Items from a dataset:
--------

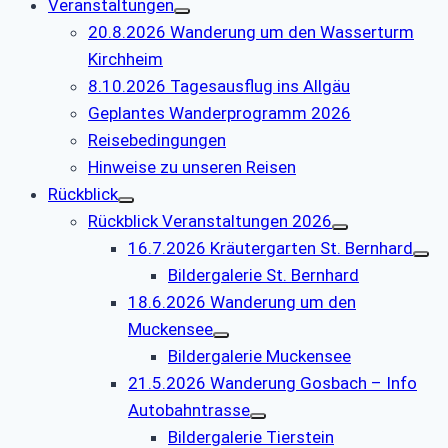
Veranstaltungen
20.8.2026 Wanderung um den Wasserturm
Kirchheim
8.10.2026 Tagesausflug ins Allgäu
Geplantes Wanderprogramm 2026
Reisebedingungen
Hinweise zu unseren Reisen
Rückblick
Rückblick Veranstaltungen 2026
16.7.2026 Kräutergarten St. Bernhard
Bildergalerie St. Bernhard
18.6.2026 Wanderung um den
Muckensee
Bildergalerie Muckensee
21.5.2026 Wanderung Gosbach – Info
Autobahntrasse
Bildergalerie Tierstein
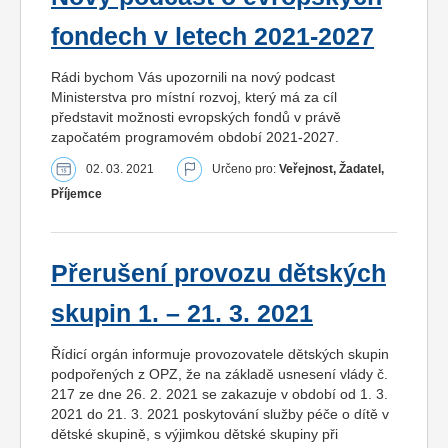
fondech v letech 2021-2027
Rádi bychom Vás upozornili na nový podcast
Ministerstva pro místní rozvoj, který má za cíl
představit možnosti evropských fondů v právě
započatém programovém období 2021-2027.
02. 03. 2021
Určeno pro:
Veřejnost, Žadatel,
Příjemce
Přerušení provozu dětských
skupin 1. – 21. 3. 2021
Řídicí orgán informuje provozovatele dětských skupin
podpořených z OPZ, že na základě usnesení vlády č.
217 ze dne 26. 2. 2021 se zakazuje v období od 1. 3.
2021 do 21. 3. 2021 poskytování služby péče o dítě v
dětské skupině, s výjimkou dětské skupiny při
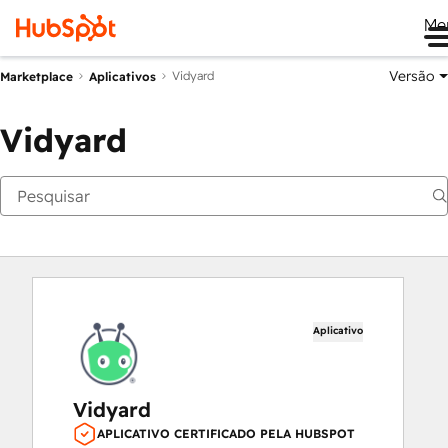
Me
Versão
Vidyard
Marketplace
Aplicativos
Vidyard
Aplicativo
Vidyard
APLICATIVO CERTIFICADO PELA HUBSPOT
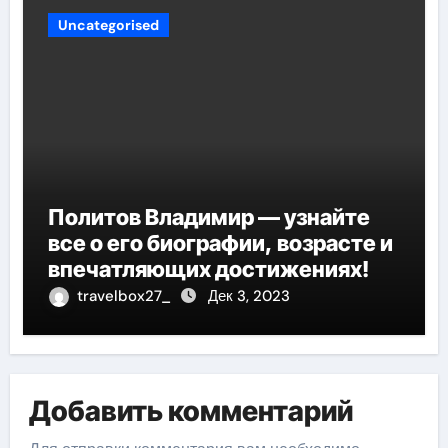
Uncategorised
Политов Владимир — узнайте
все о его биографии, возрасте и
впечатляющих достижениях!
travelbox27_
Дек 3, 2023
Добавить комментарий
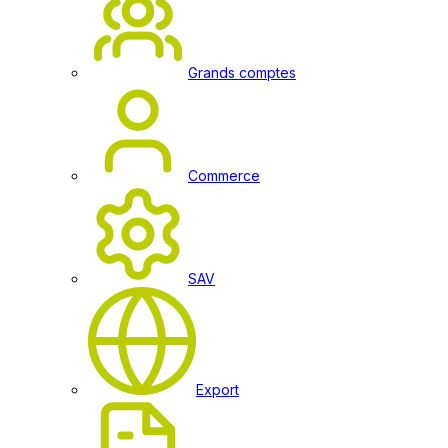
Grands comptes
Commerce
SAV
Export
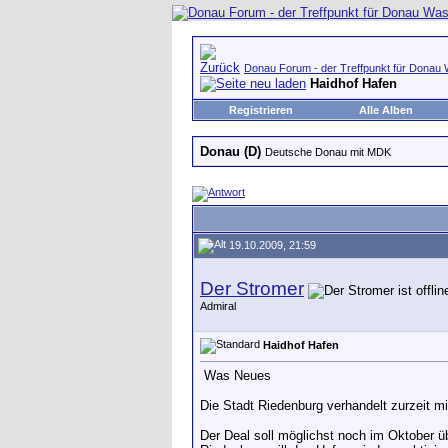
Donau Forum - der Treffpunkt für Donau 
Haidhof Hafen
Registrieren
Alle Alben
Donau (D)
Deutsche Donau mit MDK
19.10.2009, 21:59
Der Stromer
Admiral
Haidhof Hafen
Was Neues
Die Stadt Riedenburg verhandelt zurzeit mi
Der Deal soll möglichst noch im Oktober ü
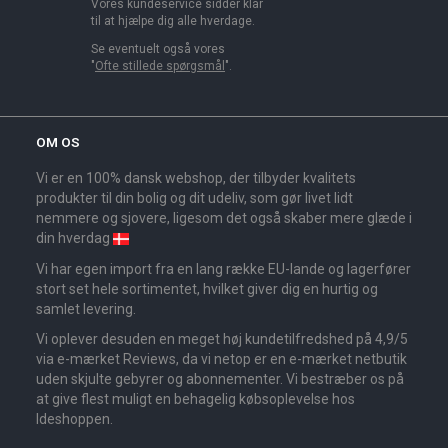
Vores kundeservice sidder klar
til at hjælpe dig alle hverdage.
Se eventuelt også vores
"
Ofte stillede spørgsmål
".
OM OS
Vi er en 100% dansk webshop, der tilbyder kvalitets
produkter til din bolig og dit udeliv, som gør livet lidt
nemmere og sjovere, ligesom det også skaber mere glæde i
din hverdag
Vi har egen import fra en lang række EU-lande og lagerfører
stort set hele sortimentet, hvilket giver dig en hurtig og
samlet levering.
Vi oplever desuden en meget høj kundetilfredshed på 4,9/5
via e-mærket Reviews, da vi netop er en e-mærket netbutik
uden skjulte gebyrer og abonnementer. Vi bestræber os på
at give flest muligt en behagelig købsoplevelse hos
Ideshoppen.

--------

→ What the task requires
From the first of the rows through the line containing "Der Deal soll möglichst noch im Oktober ü", rename every "Bildergalerie" to "Fotogalerie" and change nothing else. Leave the pictures out of your answer.

→ Answer to this task
Veranstaltungen
20.8.2026 Wanderung um den Wasserturm
Kirchheim
8.10.2026 Tagesausflug ins Allgäu
Geplantes Wanderprogramm 2026
Reisebedingungen
Hinweise zu unseren Reisen
Rückblick
Rückblick Veranstaltungen 2026
16.7.2026 Kräutergarten St. Bernhard
Fotogalerie St. Bernhard
18.6.2026 Wanderung um den
Muckensee
Fotogalerie Muckensee
21.5.2026 Wanderung Gosbach – Info
Autobahntrasse
Fotogalerie Tierstein
fondech v letech 2021-2027
Rádi bychom Vás upozornili na nový podcast
Ministerstva pro místní rozvoj, který má za cíl
představit možnosti evropských fondů v právě
započatém programovém období 2021-2027.
02. 03. 2021
Určeno pro:
Veřejnost, Žadatel,
Příjemce
Přerušení provozu dětských
skupin 1. – 21. 3. 2021
Řídicí orgán informuje provozovatele dětských skupin
podpořených z OPZ, že na základě usnesení vlády č.
217 ze dne 26. 2. 2021 se zakazuje v období od 1. 3.
2021 do 21. 3. 2021 poskytování služby péče o dítě v
dětské skupině, s výjimkou dětské skupiny při
Me
Versão
Vidyard
Marketplace
Aplicativos
Vidyard
Aplicativo
Vidyard
APLICATIVO CERTIFICADO PELA HUBSPOT
Uncategorised
Политов Владимир — узнайте
все о его биографии, возрасте и
впечатляющих достижениях!
travelbox27_
Дек 3, 2023
Добавить комментарий
Grands comptes
Commerce
SAV
Export
Donau Forum - der Treffpunkt für Donau 
Haidhof Hafen
Registrieren
Alle Alben
Donau (D)
Deutsche Donau mit MDK
19.10.2009, 21:59
Der Stromer
Admiral
Haidhof Hafen
Was Neues
Die Stadt Riedenburg verhandelt zurzeit mi
Der Deal soll möglichst noch im Oktober ü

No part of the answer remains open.